Fuses on Alfas tend to corrode and then fail, especially on cars with the fuse box in the engine compartment. Periodic cleaning and use of a conductive grease can prevent problems.

Alfa windshield wipers are notoriously slow (the standard joke says they have two speeds: slow and slower), and if the wiper motor needs servicing, it is difficult to get at. The same is true of heater fan motor. The tend not to work for all that long, and the bearings make screeching noises to alert you that the motor needs attention. Getting at the fan motor requires removing the console, and probably the dashboard, in addition to the heater unit itself.

Alfa gauges, especially fuel and oil pressure gauges, can be inaccurate and unreliable. For some of these problems, there is no easy cure.

Problem Areas That Are Likely to Come Up Only for a Berlinas
Only a few problems seem unique to the Berlina. The first is that Berlinas, being everyday sedans, may have very high mileage compared to comparable Alfa sports cars. This simply means components may wear out sooner.

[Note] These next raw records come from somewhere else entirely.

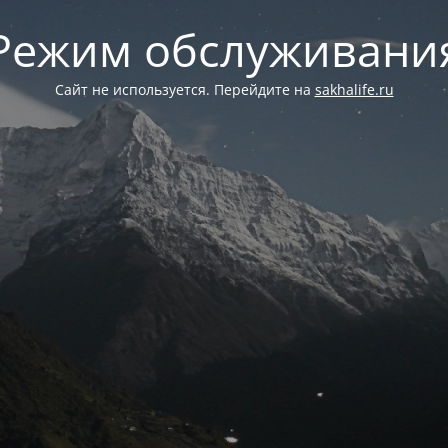
Режим обслуживани
Сайт не используется. Перейдите на
sakhalife.ru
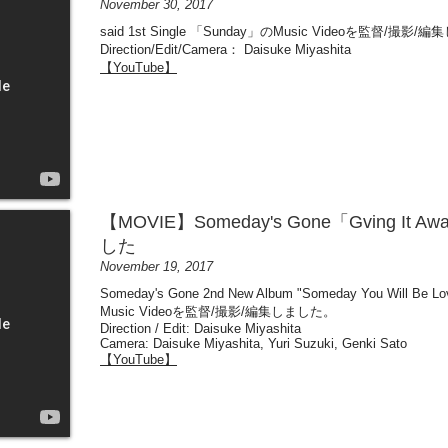
November 30, 2017
said 1st Single 「Sunday」のMusic Videoを監督/撮影
Direction/Edit/Camera： Daisuke Miyashita
【YouTube】
【MOVIE】Someday's Gone「Gving I
した
November 19, 2017
Someday's Gone 2nd New Album "Someday You Will 
Music Videoを監督/撮影/編集しました。
Direction / Edit: Daisuke Miyashita
Camera: Daisuke Miyashita, Yuri Suzuki, Genki Sato
【YouTube】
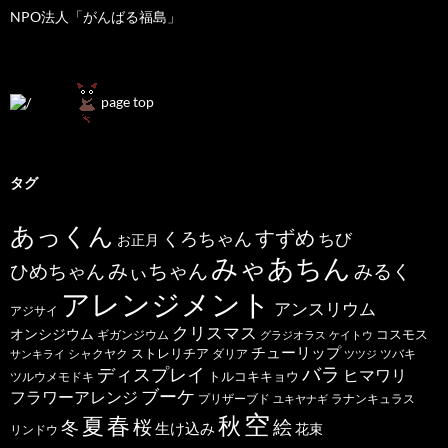
NPO法人「がんばる福島」
page top
タグ
あっくん
すずめ
くろちゃん
ちび
お正月
みゃあちん
ひめちゃん
みぃちゃん
みるく
アレンジメント
アンスリウム
アジサイ
クリスマス
オンシジウム
コスモス
ギガンジウム
グラジオラス
ケイトウ
チューリップ
ストレリチア
ダリア
ツバキ
サンキライ
シャクヤク
ツツジ
バラ
ディスプレイ
ヒマワリ
トルコキキョウ
ツルウメモドキ
ブーケ
フラワーアレンジ
プリザーブド
ユキヤナギ
ラナンキュラス
空
春
秋
夏
桜
絵
冬
生け込み
花束
リンドウ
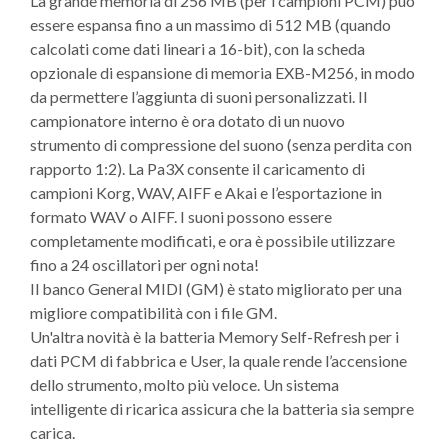
La grande memoria di 256 MB (per i campioni PCM) può
essere espansa fino a un massimo di 512 MB (quando
calcolati come dati lineari a 16-bit), con la scheda
opzionale di espansione di memoria EXB-M256, in modo
da permettere l’aggiunta di suoni personalizzati. Il
campionatore interno è ora dotato di un nuovo
strumento di compressione del suono (senza perdita con
rapporto 1:2). La Pa3X consente il caricamento di
campioni Korg, WAV, AIFF e Akai e l’esportazione in
formato WAV o AIFF. I suoni possono essere
completamente modificati, e ora è possibile utilizzare
fino a 24 oscillatori per ogni nota!
Il banco General MIDI (GM) è stato migliorato per una
migliore compatibilità con i file GM.
Un'altra novità è la batteria Memory Self-Refresh per i
dati PCM di fabbrica e User, la quale rende l’accensione
dello strumento, molto più veloce. Un sistema
intelligente di ricarica assicura che la batteria sia sempre
carica.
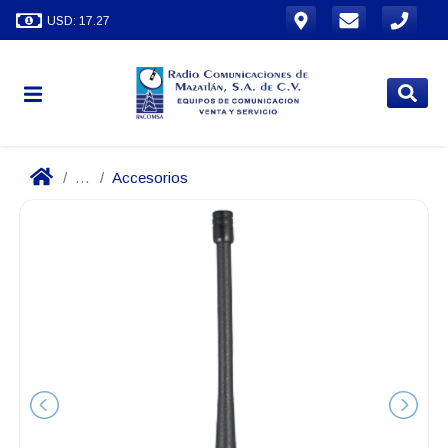
USD: 17.27
...
Accesorios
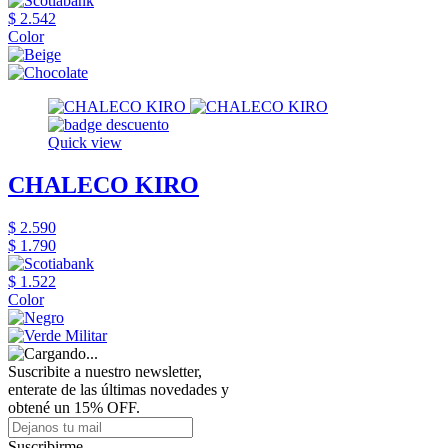
$ 2.542
Color
Quick view
CHALECO KIRO
$ 2.590
$ 1.790
$ 1.522
Color
Suscribite a nuestro newsletter,
enterate de las últimas novedades y
obtené un 15% OFF.
Suscribirme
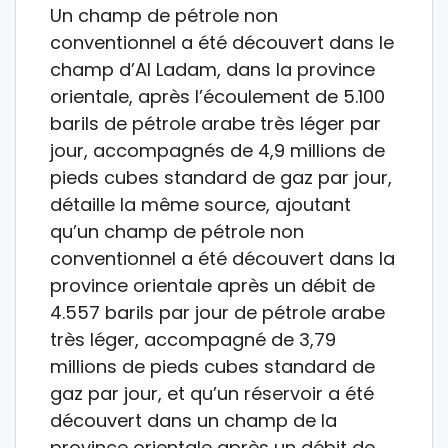
Un champ de pétrole non
conventionnel a été découvert dans le
champ d’Al Ladam, dans la province
orientale, après l’écoulement de 5.100
barils de pétrole arabe très léger par
jour, accompagnés de 4,9 millions de
pieds cubes standard de gaz par jour,
détaille la même source, ajoutant
qu’un champ de pétrole non
conventionnel a été découvert dans la
province orientale après un débit de
4.557 barils par jour de pétrole arabe
très léger, accompagné de 3,79
millions de pieds cubes standard de
gaz par jour, et qu’un réservoir a été
découvert dans un champ de la
province orientale après un débit de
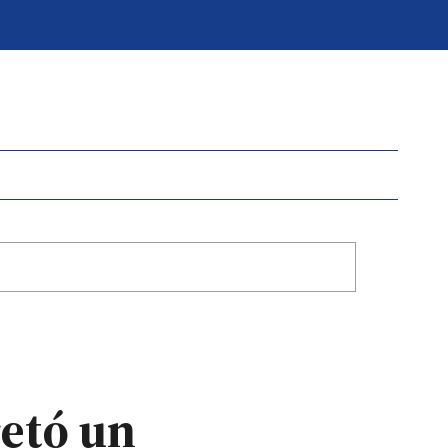
retó un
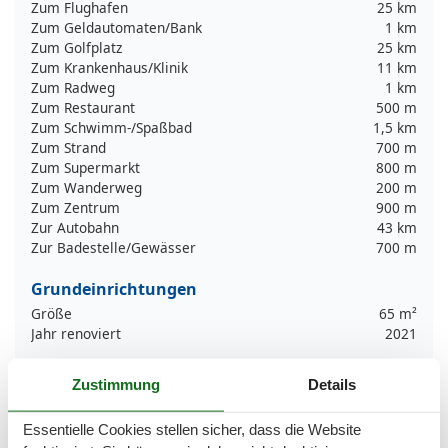
Zum Flughafen
25 km
Zum Geldautomaten/Bank
1 km
Zum Golfplatz
25 km
Zum Krankenhaus/Klinik
11 km
Zum Radweg
1 km
Zum Restaurant
500 m
Zum Schwimm-/Spaßbad
1,5 km
Zum Strand
700 m
Zum Supermarkt
800 m
Zum Wanderweg
200 m
Zum Zentrum
900 m
Zur Autobahn
43 km
Zur Badestelle/Gewässer
700 m
Grundeinrichtungen
Größe
65 m²
Jahr renoviert
2021
Kinder einrichtungen
Zustimmung
Details
Familienfreundlich
Essentielle Cookies stellen sicher, dass die Website
Serviceeinrichtungen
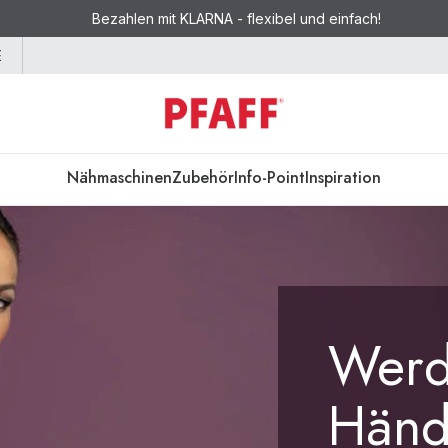
Bezahlen mit KLARNA - flexibel und einfach!
E
Nähmaschinen
Zubehör
Info-Point
Inspiration
Werd
Händ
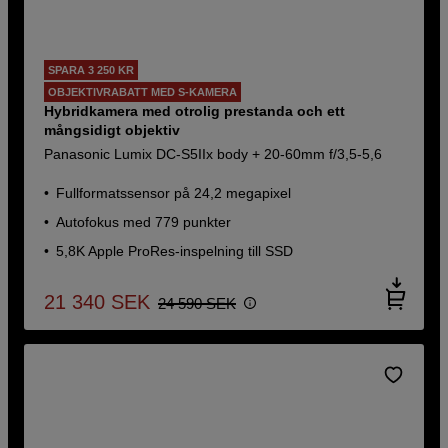
SPARA 3 250 KR
OBJEKTIVRABATT MED S-KAMERA
Hybridkamera med otrolig prestanda och ett
mångsidigt objektiv
Panasonic Lumix DC-S5IIx body + 20-60mm f/3,5-5,6
Fullformatssensor på 24,2 megapixel
Autofokus med 779 punkter
5,8K Apple ProRes-inspelning till SSD
21 340
SEK
24 590
SEK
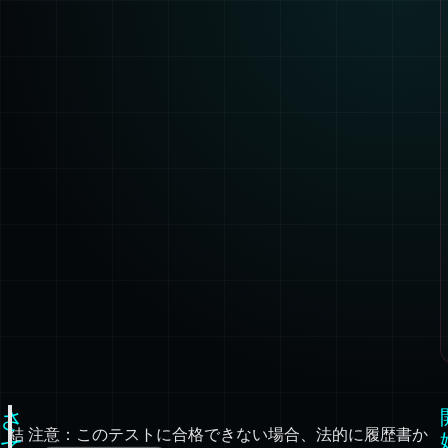
さ
結
注意：このテストに合格できない場合、法的に履歴書か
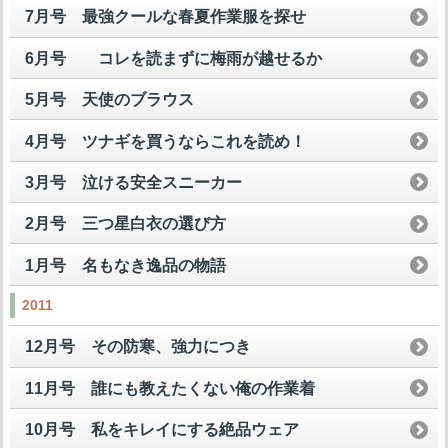
7月号 最強クールな春夏作業服を探せ
6月号 コレを読まずに梅雨が越せるか
5月号 天使のブラウス
4月号 ツナギを買うならこれを読め！
3月号 泣ける安全スニーカー
2月号 三つ星白衣の選び方
1月号 名もなき逸品の物語
2011
12月号 その防寒、強力につき
11月号 誰にも教えたくない俺の作業着
10月号 私をキレイにする絶品ウェア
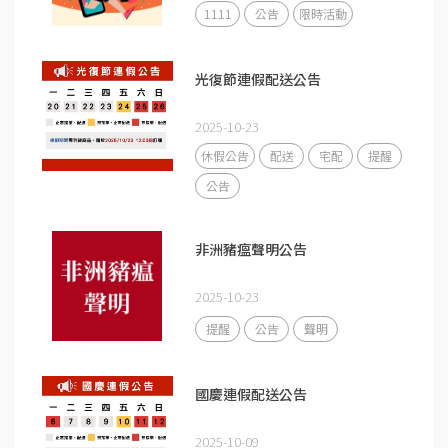
1111
公告
限時活動
光復節連假配送公告
2025-10-23
休假公告
配送
宅配
提醒
公告
非洲豬瘟聲明公告
2025-10-23
提醒
公告
聲明
國慶連假配送公告
2025-10-09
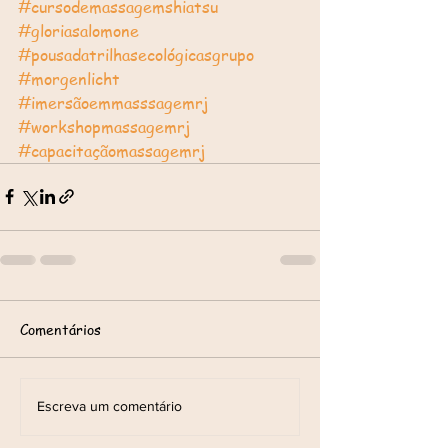
#cursodemassagemshiatsu
#gloriasalomone
#pousadatrilhasecológicasgrupo
#morgenlicht
#imersãoemmasssagemrj
#workshopmassagemrj
#capacitaçãomassagemrj
Comentários
Escreva um comentário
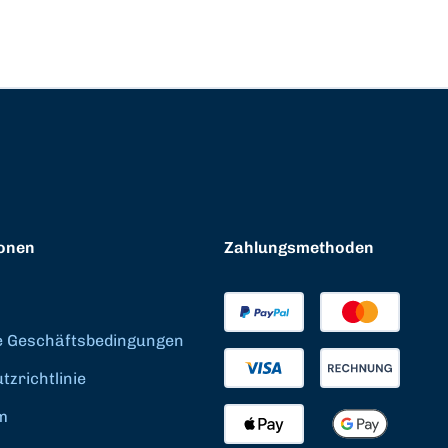
onen
Zahlungsmethoden
e Geschäftsbedingungen
zrichtlinie
m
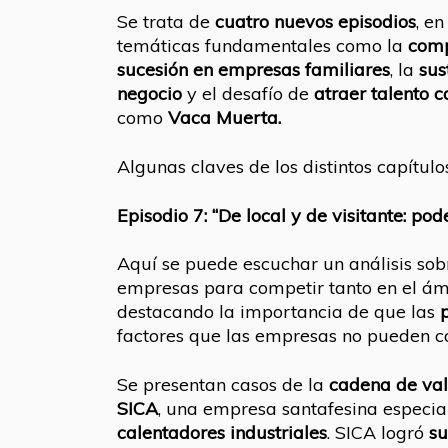
Se trata de
cuatro nuevos episodios
, e
temáticas fundamentales como la
comp
sucesión en empresas familiares
, la
sus
negocio
y el desafío de
atraer talento c
como
Vaca Muerta.
Algunas claves de los distintos capítu
Episodio 7: “De local y de visitante: p
Aquí se puede escuchar un análisis sobr
empresas para competir tanto en el á
destacando la importancia de que las
factores que las empresas no pueden co
Se presentan casos de la
cadena de val
SICA
, una empresa santafesina especia
calentadores industriales
. SICA logró
su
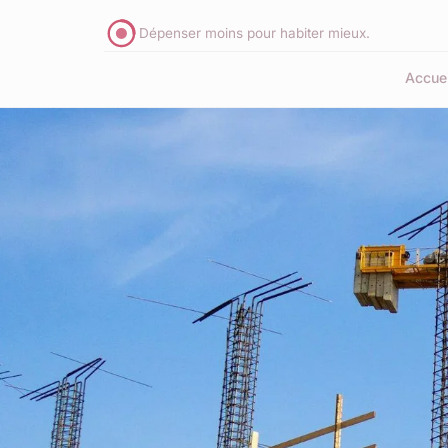
Dépenser moins pour habiter mieux.
Accuei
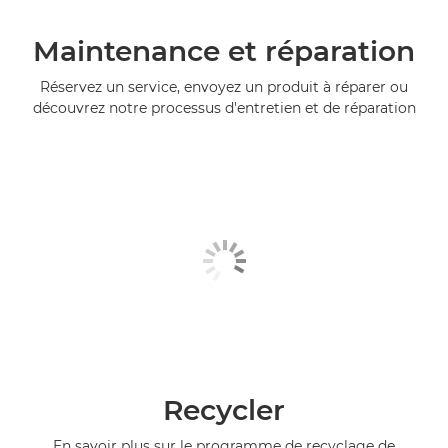
Maintenance et réparation
Réservez un service, envoyez un produit à réparer ou
découvrez notre processus d'entretien et de réparation
Recycler
En savoir plus sur le programme de recyclage de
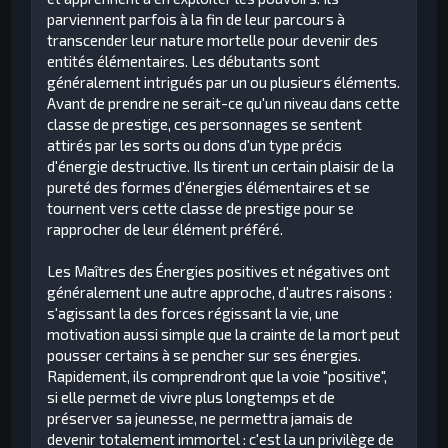
parviennent parfois à la fin de leur parcours à
transcender leur nature mortelle pour devenir des
entités élémentaires. Les débutants sont
généralement intrigués par un ou plusieurs éléments.
Avant de prendre ne serait-ce qu'un niveau dans cette
classe de prestige, ces personnages se sentent
attirés par les sorts ou dons d'un type précis
d'énergie destructive. Ils tirent un certain plaisir de la
pureté des formes d'énergies élémentaires et se
tournent vers cette classe de prestige pour se
rapprocher de leur élément préféré.
Les Maîtres des Énergies positives et négatives ont
généralement une autre approche, d'autres raisons :
s'agissant la des forces régissant la vie, une
motivation aussi simple que la crainte de la mort peut
pousser certains à se pencher sur ses énergies.
Rapidement, ils comprendront que la voie "positive",
si elle permet de vivre plus longtemps et de
préserver sa jeunesse, ne permettra jamais de
devenir totalement immortel : c'est la un privilège de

Related to their mundane use is that Berlinas are more likely to have spent their whole lives outside, rather than in a garage, than GTVs and Spiders. Hence, the body, paint, upholstery, and dashboard condition are all likely to have suffered more.

In addition, because they are used as daily runabouts, Berlinas may not have been driven very hard, and may not have been warmed up fully when used on short errands. This can lead to seizing of some components, such as rear brake calipers from under-use, and more wear on the engine and gearbox from not having the oil warmed up to get rid of acids and condensation. This same situation can cause premature rust within the exhaust system.

Another consequence of Berlinas' treatment as just an everyday car is that they may not have received as regular maintenance as a cherished GTV or Spider.

Berlinas may have more driveshaft problems than other Alfas, probably because the shaft is longer due to the longer wheelbase.

Berlinas with floor-pivot pedals (whether RHD or LHD) were built with Lockheed brake boosters. Lockheed boosters are no longer available new, rebuild kits are difficult to find, and these boosters are complex and difficult to rebuild. Benditalia and Bonaldi boosters (based on a Dunlop design) used in Giulia sedans, Duettos, and GTVs through 1969 will fit in place of the Lockheed boosters with just mild bending of the brake pipes. These boosters are still available new, and are also easy and relatively cheap to rebuild. If booster problems are encountered, a switch to this type of booster may be warranted. As far as I know, GTVs and Spiders did not use Lockheed boosters.

Rumor has it that the later Berlina steering boxes are unique, and are easily broken. I have no verification of this though.